The Business 20 (B20) Summit starts in Hangzhou, capital of East China's Zhejiang Province, Sept 3, 2016. [Photo/Xinhua]

Innovation has been selected by the Chinese Presidency as a key theme for the G20. This move provides a new impetus to policy actions around the world to revive the global economy and achieve strong, sustainable and balanced growth. At a point where macroeconomic policies, especially monetary policy, have reached their limits, a new impetus is very much needed. Innovation can be a powerful driver of productivity growth, the only way sustainable long-term growth can be guaranteed. G20 countries committed to a series of ambitious structural reforms and actions encompassed in the Blueprint in support of innovation. G20 countries sign up to a commitment to support investment in the science and technology industry, which in itself can be important in reviving growth as in many parts of the world, especially some G20 economies, recent sluggish economic performance is caused by weakened investment.
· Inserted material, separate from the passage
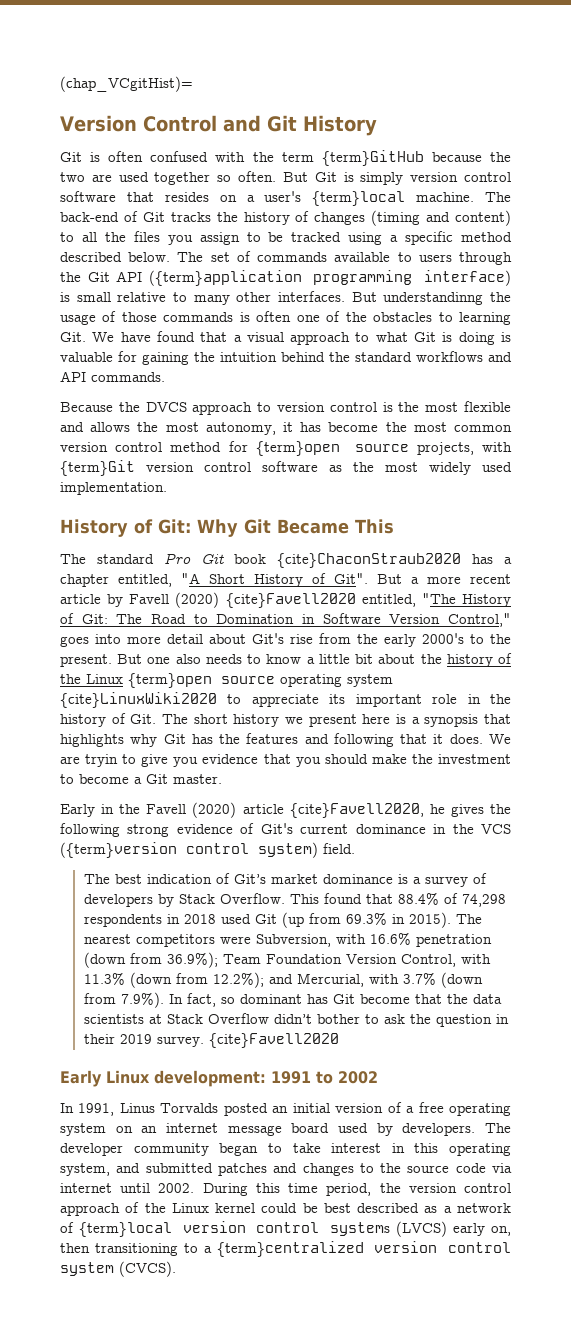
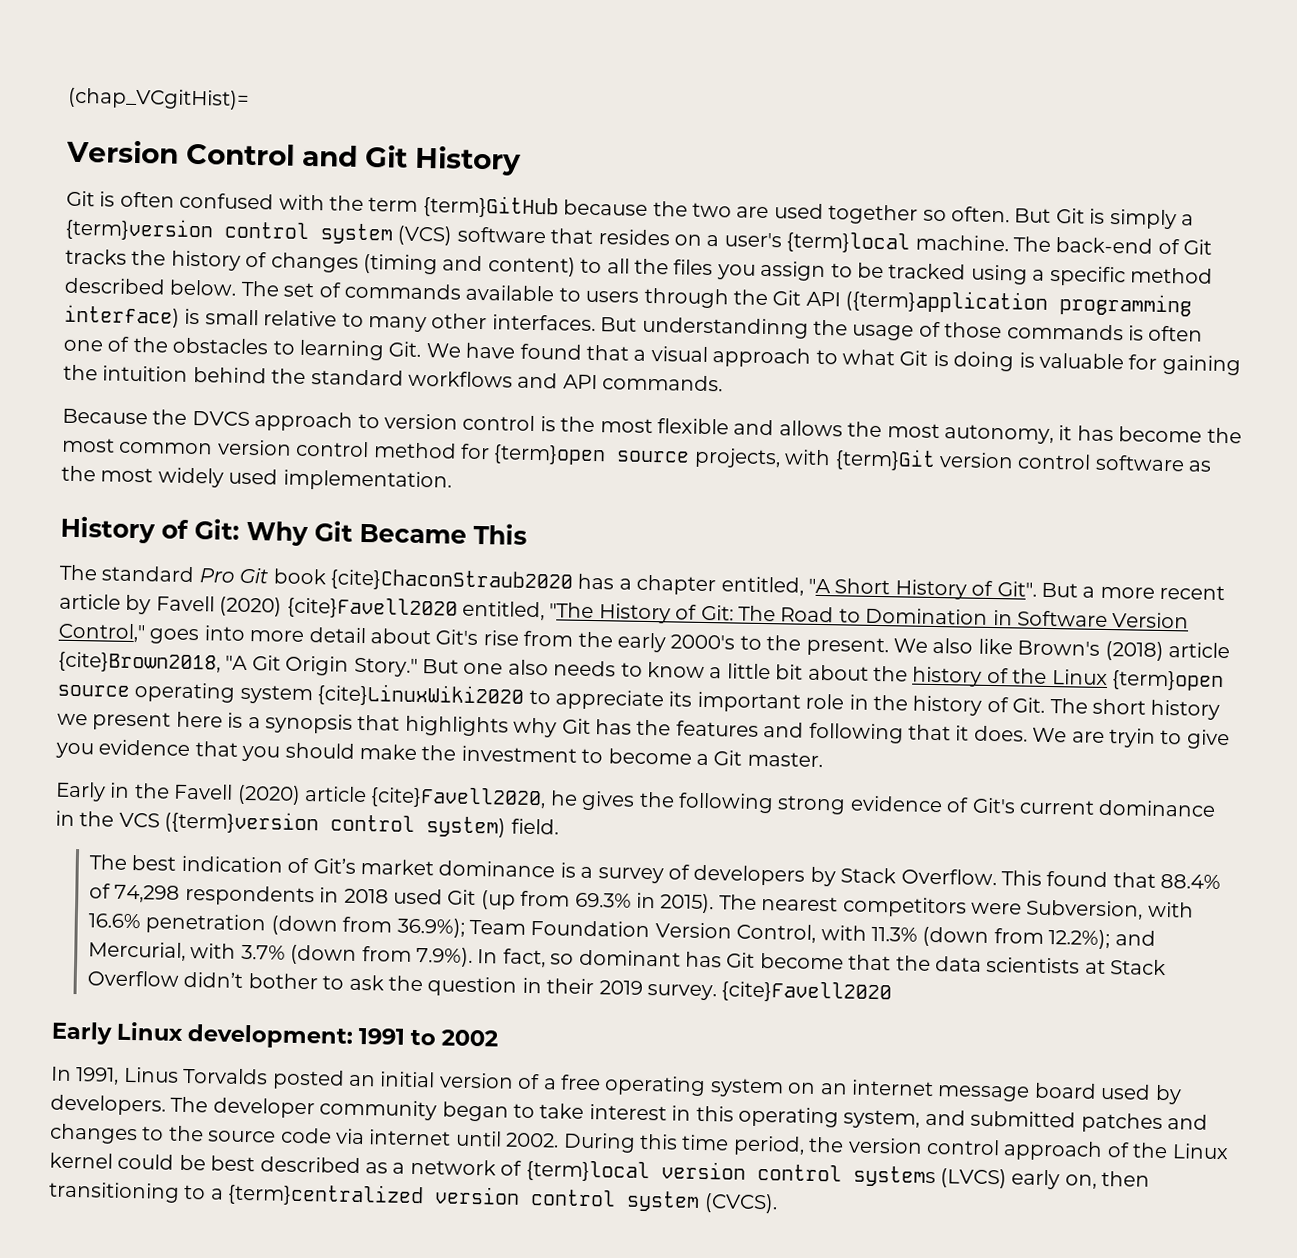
[410,172,511,182] version control -> [1181,214,1194,226] [65,217,453,246] a {term}version control system (VCS)
(112, 660) none -> [892,637,1230,661] [58,651,418,677] We also like Brown's (2018) article {cite}Brown2018, "A Git Origin Story."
Ambitions however go much further: to foster exchange of knowledge and experience on innovation-driven growth, G20 Members endorsed the creation of the G20 Community of Practice within the OECD-WB Innovation Policy Platform. In addition, they adopted the G20 2016 Innovation Action Plan which outlines guiding principles and actions, such as the adoption of pro-innovation strategies, policies and measures.

A series of Action Plans was adopted in related areas such as the digital economy and the New Industrial Revolution. Also, more research has been called in those areas to be undertaken by international organisations, including the OECD. Measuring the digital economy, for instance, is still a challenge. Our knowledge on these new fields and their benefits are still limited, but G20 countries strive to achieve greater inclusion.

Innovation also features in the structural reform agenda to achieve strong, sustainable and balanced growth. G20 countries have adopted the Hangzhou G-20 Guiding Principles for Structural Reform setting out priority areas for structural reform. These principles will serve as high-level guidance to members when considering reforms in priority areas. G20 countries chose a dashboard of structural reform indicators, both reflecting outcome and policies. These indicators will serve to track progress in structural reforms and feed into a report to be submitted to G20 Ministers in 2017.

Innovation is a theme as important for China as it is for other G20 countries. Its importance can be best captured by the fact that China chose innovative development as one of the five key principles for the current Five Year Plan. The only feasible way to continue the impressive catching up is through innovation, as is recognised in the 13th Five Year Plan, which sets the target of becoming and innovative economy by 2020. Such a transformation presupposes the accumulation of sizeable stocks of the various types of capital: physical, human, institutional and social.